Hierarchical growth of ZnFe2O4 for sensing applications

Abstract

Mesoporous ZnFe₂O₄ nanoflowers (NFs) have been prepared using a modified hydrothermal (MHT) technique, developed in our laboratory. Urea has been brought in for hydrolysis of FeCl₃ and ZnSO₄ in solution to homogeneously precipitate ZnFe₂O₄. The precipitated product upon annealing at 450 °C results in mesoporous ZnFe₂O₄ NFs. Important physical methods have been used to characterize the NF material in the solid state. The growth mechanism of mesoporous NFs of evolution is confirmed by the adopted reaction strategy. The ZnFe₂O₄ NF finds application in peroxidase mimicking activity which in turn helps the selective naked eye detection of H₂O₂ and Hg²⁺ ions in solution. However, spectrophotometric detection limit goes down to 0.1 mM and 2.58 × 10⁻³ mM for H₂O₂ and Hg²⁺, respectively. To contemplate peroxidase like activity, colorless 3,3′,5,5′-tetramethylbenzidine (TMB) is employed which in turn oxidized to a blue solution by H₂O₂ in the presence of ZnFe₂O₄ rendering H₂O₂ sensing.

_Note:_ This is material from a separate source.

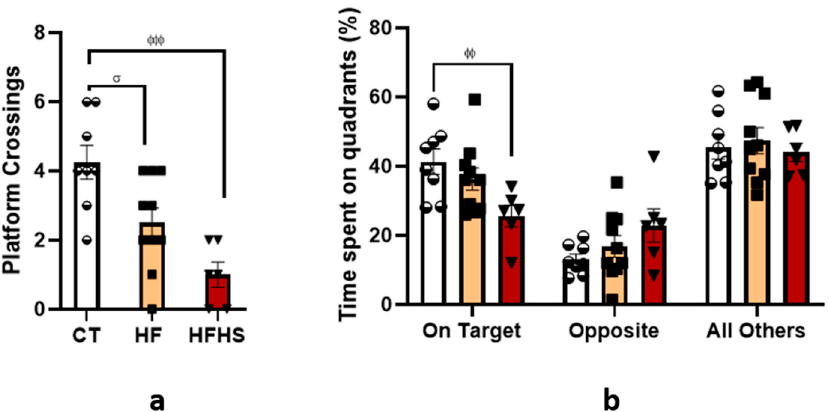
Figure 6. Histogram ( a ) shows the mean ± SEM number of platform crossings during the probe trial. HFHS rats crossed the former position of the platform less frequently than the control rats. The histogram in ( b ) shows the mean ± SEM values of the percentage of cumulative time spent throughout the test in the quadrant where the hidden platform was located compared to the opposite quadrant and all other quadrants. HFHS rats spent less time in the target quadrant than the control rats. φφ p < 0.01, φφφ p < 0.001 HFHS versus controls; σ p < 0.05 HF versus control. The bars in white represent the mean for the control group, the bars in orange represent the mean for the HF group, and the bars in red represent the mean for the HFHS group. The circle represents the value for each animal in the control group, the square represents the value for each animal in the HF group, and the inverted triangle represents the value for each animal in the HFHS group.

It has been discovered that the blue color development is selectively held up by Hg²⁺ ion causing Hg²⁺ sensing possible. Judicious selection of Hg²⁺ ions once again indicates strong affinity of the nitrogen donor towards Hg²⁺. This makes Hg²⁺ sensing possible without the use of any noble metal. A strong and definite ‘–N–Hg–N’ binding interaction with nitrogen donors of the TMB substrate causes blue color bleaching. Herein we report the usefulness of an under-rated ZnFe₂O₄ nanoflower for the first time to detect Hg²⁺ spectrophotometrically and in a cost-effective way. On the other hand, a highly mesoporous nanoflower has been shown to be a selective sensor for acetone also. Based on the above reaction/interaction strategies it is expected that the as-synthesized ZnFe₂O₄ NFs would stand as cost effective sensor materials for biological applications and environmental remediation.